WRITTEN EXERCISE: Rewrite the data as a numbered list, starting at the beginning and ending at the line that contains "elevation (m): 2400", with both of those lines included. Leave out any blank lines, and list only these lines.

* start *

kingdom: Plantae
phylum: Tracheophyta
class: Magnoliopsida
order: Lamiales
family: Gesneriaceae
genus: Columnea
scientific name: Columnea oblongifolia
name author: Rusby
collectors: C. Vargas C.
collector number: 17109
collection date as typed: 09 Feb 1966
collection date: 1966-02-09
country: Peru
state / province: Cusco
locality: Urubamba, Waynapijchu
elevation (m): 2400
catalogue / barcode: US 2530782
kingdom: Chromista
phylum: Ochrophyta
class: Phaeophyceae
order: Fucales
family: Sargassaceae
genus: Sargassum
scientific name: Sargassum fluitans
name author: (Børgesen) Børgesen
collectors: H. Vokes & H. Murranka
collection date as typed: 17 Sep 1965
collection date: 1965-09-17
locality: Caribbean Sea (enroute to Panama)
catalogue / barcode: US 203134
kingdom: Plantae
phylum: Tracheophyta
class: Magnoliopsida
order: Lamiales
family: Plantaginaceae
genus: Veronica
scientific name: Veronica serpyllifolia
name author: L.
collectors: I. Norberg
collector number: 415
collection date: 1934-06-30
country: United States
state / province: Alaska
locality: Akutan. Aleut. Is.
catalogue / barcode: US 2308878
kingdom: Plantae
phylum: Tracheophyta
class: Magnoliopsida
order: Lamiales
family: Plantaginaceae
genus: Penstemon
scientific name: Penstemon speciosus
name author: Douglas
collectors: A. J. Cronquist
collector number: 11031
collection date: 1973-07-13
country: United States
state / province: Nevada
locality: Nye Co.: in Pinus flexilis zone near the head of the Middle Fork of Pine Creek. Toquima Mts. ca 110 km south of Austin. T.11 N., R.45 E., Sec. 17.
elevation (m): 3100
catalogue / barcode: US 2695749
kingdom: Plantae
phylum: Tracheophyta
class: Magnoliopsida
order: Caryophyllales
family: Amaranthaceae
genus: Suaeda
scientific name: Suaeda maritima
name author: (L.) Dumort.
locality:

* end *

SOLVED EXERCISE:
1. kingdom: Plantae
2. phylum: Tracheophyta
3. class: Magnoliopsida
4. order: Lamiales
5. family: Gesneriaceae
6. genus: Columnea
7. scientific name: Columnea oblongifolia
8. name author: Rusby
9. collectors: C. Vargas C.
10. collector number: 17109
11. collection date as typed: 09 Feb 1966
12. collection date: 1966-02-09
13. country: Peru
14. state / province: Cusco
15. locality: Urubamba, Waynapijchu
16. elevation (m): 2400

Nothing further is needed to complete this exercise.